Hi EA Forum,
I'm Luke Muehlhauser and I'm here to answer your questions and respond to your feedback about the report on consciousness and moral patienthood I recently prepared for the Open Philanthropy Project. I'll be here today (June 28th) from 9am Pacific onward, until the flow of comments drops off or I run out of steam, whichever comes first. (But I expect to be avaliable through at least 3pm and maybe later, with a few breaks in the middle).
Feel free to challenge the claims, assumptions, and inferences I make in the report. Also feel free to ask questions that you worry might be "dumb questions," and questions you suspect might be answered somewhere in the report (but you're not sure where) — it's a long report! Please do limit your questions to the topics of the report, though: consciousness, moral patienthood, animal cognition, meta-ethics, moral weight, illusionism, hidden qualia, etc.
As noted in the announcement post, much of the most interesting content in the report is in the appendices and even some footnotes, e.g. on unconscious vision, on what a more satisfying theory of consciousness might look like, and a visual explanation of attention schema theory (footnote 288). I'll be happy to answer questions about those topics as well.
I look forward to chatting with you all!
EDIT: Please post different questions as separate comments, for discussion threading. Thanks!
EDIT: Alright, I think I replied to everything. My thanks to everyone who participated!
Re: (1), I'll focus on the common fruit fly for concreteness. Before I began this investigation, I probably would've given fruit fly consciousness very low probability (perhaps <5%), and virtually all of that probability mass would've been coming from a perspective of "I really don't see how fruit flies could be conscious, but smart people who have studied the issue far more than I have seem to think it's plausible, so I guess I should also think it's at least a little plausible." Now, having studied consciousness a fair bit, I have more specific ideas about how it might turn out to be the case that fruit flies are conscious, even if I think they're relatively low probabilitiy, and of course I retain some degree of "and maybe my ideas about consciousness are wrong, and fruit flies are conscious via mechanisms that I don't currently find at all plausible." As reported in section 4.2, my current probability that fruit flies are conscious (as loosely defined in section 2.3.1 is 10%.

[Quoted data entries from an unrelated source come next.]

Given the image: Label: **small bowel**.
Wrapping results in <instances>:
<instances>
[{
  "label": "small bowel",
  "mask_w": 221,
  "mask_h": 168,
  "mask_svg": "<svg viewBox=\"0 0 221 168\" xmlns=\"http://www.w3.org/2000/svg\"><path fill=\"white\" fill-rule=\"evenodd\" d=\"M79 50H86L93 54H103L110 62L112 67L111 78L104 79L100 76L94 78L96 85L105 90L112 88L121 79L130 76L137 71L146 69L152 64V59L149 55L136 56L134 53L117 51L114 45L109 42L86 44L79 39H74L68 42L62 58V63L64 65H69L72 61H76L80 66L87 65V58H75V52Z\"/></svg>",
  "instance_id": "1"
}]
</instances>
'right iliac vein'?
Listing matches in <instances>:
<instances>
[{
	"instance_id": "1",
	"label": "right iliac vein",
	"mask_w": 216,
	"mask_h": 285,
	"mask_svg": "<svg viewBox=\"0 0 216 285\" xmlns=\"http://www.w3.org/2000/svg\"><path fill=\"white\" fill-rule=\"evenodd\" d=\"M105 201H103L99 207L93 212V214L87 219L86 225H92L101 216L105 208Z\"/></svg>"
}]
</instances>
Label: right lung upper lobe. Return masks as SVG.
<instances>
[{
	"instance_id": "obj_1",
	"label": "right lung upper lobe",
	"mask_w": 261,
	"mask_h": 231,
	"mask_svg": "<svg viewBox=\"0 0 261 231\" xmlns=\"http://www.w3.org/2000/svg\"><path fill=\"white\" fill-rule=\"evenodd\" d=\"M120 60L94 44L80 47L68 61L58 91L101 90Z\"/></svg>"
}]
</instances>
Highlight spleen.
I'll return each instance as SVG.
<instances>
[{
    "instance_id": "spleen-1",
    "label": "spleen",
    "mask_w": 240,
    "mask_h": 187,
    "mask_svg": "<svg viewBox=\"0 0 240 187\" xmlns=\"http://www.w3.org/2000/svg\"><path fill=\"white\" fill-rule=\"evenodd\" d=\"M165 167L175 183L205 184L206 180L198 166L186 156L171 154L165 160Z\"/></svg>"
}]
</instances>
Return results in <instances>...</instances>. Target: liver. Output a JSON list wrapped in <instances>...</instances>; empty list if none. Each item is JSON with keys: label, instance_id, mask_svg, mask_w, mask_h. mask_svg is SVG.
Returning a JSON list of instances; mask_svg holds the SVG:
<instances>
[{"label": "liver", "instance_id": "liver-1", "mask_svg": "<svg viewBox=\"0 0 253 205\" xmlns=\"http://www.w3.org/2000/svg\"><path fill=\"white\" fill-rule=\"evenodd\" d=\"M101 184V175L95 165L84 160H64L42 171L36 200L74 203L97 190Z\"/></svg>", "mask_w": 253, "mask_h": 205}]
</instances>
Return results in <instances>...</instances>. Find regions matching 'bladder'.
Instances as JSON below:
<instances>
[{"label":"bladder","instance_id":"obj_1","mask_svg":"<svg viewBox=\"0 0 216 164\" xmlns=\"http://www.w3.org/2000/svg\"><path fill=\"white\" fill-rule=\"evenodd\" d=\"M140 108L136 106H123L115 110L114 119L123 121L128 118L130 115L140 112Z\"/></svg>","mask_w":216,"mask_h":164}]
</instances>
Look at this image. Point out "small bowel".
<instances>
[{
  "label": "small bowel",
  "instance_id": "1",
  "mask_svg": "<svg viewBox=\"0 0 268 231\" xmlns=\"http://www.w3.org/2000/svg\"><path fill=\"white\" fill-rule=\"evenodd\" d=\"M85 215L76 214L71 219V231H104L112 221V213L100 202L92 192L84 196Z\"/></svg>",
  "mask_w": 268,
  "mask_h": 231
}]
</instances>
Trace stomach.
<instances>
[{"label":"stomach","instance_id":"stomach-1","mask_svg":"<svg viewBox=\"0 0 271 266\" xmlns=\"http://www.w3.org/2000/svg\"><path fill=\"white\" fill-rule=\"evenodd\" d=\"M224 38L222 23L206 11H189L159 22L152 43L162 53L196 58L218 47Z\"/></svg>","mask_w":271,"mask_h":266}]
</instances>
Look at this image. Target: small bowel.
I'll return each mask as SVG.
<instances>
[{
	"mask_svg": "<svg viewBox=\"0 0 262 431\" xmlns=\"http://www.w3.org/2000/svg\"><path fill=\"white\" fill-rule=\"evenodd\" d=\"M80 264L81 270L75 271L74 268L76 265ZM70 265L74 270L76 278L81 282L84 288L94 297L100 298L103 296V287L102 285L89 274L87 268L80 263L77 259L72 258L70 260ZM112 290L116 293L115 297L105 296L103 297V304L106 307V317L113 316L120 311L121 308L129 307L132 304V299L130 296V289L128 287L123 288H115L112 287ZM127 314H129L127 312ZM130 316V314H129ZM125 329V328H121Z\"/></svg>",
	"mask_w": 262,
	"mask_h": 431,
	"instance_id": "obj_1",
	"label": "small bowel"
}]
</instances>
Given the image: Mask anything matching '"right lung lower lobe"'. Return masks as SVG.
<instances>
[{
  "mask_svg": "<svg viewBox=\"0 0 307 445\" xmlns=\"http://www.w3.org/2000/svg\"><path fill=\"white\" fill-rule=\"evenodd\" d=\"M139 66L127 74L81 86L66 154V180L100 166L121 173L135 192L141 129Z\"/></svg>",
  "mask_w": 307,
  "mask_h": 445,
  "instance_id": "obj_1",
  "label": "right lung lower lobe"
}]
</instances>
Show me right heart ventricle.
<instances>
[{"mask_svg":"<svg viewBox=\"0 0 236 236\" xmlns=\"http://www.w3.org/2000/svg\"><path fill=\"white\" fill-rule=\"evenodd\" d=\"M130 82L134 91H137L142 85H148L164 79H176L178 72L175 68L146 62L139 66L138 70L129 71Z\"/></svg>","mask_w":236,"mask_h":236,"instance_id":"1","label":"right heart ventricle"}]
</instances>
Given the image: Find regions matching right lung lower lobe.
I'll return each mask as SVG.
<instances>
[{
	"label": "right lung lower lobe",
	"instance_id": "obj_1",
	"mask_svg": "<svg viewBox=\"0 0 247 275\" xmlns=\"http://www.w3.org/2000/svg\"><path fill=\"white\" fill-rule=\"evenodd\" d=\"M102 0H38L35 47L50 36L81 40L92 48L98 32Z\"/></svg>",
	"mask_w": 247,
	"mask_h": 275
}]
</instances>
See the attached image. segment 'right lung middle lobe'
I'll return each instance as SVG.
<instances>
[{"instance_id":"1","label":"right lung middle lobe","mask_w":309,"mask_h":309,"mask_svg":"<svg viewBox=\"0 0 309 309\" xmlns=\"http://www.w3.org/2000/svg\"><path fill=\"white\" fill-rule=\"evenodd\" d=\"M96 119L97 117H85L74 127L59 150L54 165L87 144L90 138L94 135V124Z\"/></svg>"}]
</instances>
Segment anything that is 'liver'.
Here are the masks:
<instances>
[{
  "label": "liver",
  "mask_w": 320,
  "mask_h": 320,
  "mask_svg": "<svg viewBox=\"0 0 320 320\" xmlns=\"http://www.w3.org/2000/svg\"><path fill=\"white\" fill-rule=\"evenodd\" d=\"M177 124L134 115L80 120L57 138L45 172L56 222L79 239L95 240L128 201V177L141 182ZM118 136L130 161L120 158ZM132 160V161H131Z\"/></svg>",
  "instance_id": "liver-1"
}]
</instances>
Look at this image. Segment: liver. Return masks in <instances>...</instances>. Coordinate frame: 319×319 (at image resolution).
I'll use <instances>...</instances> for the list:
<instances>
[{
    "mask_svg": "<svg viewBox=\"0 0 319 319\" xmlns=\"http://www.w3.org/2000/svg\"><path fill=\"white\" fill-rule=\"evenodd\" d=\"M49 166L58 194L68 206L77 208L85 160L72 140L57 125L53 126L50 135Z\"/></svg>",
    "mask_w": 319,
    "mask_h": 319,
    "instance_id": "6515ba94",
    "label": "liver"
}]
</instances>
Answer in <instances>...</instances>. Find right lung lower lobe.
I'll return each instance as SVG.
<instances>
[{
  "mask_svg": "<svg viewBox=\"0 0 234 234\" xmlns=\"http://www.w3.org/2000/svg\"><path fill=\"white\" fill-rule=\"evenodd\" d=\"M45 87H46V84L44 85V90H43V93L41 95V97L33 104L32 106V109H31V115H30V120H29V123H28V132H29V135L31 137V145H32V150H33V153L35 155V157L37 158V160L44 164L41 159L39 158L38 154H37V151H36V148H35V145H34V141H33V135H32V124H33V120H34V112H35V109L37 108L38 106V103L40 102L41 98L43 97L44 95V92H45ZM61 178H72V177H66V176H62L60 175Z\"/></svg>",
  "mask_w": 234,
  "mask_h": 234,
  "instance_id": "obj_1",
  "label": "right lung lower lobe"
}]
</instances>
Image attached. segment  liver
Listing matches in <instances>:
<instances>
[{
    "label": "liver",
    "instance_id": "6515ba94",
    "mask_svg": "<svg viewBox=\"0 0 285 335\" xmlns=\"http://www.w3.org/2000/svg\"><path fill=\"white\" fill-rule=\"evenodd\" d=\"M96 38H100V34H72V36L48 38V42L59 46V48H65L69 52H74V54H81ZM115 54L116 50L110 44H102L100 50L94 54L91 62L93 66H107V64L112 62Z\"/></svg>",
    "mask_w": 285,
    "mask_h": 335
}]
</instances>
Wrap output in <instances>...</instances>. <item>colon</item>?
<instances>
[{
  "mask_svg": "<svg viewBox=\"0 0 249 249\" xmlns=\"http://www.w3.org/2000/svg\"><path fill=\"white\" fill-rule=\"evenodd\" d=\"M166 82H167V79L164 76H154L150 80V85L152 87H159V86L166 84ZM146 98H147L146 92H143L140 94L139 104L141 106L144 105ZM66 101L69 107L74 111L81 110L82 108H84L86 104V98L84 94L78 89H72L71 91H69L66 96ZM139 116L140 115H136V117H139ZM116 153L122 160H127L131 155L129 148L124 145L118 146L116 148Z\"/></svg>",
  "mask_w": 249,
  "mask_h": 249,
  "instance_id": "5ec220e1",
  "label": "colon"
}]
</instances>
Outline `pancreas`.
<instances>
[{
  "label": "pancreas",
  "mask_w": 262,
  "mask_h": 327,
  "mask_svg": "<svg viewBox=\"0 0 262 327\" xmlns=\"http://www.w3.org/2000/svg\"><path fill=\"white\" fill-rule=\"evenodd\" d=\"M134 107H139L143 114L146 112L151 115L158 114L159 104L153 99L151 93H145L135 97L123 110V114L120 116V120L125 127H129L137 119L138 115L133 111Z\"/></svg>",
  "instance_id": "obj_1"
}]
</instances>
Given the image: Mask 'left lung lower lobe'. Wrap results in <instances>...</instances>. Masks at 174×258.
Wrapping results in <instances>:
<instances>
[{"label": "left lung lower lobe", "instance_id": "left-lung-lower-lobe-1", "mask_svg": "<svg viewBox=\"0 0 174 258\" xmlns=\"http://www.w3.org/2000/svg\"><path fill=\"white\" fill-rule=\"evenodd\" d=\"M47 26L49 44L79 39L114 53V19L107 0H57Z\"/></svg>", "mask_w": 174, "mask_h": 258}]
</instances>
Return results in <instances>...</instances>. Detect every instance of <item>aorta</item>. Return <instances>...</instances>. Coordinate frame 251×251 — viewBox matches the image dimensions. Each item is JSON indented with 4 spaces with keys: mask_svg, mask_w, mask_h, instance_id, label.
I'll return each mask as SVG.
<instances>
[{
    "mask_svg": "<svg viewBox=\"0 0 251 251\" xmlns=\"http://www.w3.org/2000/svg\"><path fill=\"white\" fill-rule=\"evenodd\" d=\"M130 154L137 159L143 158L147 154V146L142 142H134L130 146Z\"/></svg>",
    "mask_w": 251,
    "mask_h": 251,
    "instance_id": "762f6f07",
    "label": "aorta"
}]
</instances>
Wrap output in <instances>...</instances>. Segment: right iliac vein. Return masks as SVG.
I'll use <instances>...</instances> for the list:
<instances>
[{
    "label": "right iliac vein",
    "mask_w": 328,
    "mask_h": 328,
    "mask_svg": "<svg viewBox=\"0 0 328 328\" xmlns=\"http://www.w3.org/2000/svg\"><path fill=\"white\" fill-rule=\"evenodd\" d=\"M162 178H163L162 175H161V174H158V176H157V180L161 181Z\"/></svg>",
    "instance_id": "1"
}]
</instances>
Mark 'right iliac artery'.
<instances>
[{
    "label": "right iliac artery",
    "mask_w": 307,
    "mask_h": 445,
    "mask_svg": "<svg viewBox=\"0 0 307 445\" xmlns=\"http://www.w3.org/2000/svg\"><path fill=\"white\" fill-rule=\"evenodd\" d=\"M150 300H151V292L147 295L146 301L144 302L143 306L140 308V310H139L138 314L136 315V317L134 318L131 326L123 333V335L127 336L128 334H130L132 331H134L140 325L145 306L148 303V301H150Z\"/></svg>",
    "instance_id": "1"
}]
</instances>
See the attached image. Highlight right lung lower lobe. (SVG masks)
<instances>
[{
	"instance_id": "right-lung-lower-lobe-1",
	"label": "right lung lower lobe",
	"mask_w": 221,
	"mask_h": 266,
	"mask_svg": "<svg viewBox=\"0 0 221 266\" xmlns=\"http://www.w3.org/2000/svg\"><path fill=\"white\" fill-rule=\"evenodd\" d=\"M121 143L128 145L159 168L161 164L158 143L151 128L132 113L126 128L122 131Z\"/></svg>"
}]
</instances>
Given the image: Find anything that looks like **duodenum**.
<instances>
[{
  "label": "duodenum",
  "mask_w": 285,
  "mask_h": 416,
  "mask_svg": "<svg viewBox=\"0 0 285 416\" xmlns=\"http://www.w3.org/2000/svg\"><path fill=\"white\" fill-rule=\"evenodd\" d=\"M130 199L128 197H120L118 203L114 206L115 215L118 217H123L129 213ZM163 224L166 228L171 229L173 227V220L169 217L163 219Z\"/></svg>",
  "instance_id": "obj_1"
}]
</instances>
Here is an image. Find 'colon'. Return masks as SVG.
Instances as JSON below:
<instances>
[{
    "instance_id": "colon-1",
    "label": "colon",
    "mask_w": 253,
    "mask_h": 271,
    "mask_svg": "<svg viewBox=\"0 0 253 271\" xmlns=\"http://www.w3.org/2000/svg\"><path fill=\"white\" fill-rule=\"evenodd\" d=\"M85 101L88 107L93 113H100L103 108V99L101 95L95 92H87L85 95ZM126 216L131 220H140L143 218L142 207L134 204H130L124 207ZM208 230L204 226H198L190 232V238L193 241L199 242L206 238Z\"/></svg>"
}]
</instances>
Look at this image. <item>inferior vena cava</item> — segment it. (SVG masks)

Re: (2). This question raises issues related to Pascal's Mugging. I don't pretend to have a solution, but some especially relevant discussions are Pascal's Muggle: Infinitesimal Priors and Strong Evidence, Why we can’t take expected value estimates literally (even when they’re unbiased), Modeling Extreme Model Uncertainty, and Sequence thinking vs. cluster thinking. As mentioned here, the Open Philanthropy Project remains eager to get more clarity on how we should think about making decisions under different kinds of uncertainty, and we expect to write more about this issue in the future.
In the meantime, the possibility of electron consciousness does not currently inform my actions.
Re: (3). You're right that Chalmers is "an interesting choice" for me to get feedback from. For example, Chalmers is a property dualist and panpsychist, which in some ways is about as different a position on consciousness from mine as you could find. On the other hand, Chalmers is (in my opinion) an unusually sharp thinker about consciousness, and also he has a deserved reputation for his ability to give critical feedback to others from the perspective of their own view. And, as hoped, Chalmers' feedback on an earlier draft of my report was very helpful, and I invested dozens of hours improving the draft in response to his feedback alone.
There were a few other consciousness researchers (whom I won't name) that I had hoped to get feedback from, but they weren't interested to give it. That's not surprising, since my report is so different from the type of work that consciousness researchers typically engage with.
My report makes so many claims (or at least, "guesses") that I have no doubt that if other consciousness experts gave extensive feedback on it, they would find plenty with which they disagree. In some cases, I know from their writing some specific things they would disagree with. But in many cases, I'm not sure where they would disagree, both because I haven't read all their works on consciousness, and because most consciosuness experts have only written about a tiny portion of the issues covered (at least briefly) in my report.
Re: (4). This question is beyond the scope of the intended purpose of this AMA, but I'll make a couple brief comments. It would take a lot of work for me to write a similar document that usefully complements Carl's, but I may do so one day. An old post of mine on this general topic is Scholarship: How to Do It Efficiently, but it's pretty narrow in scope.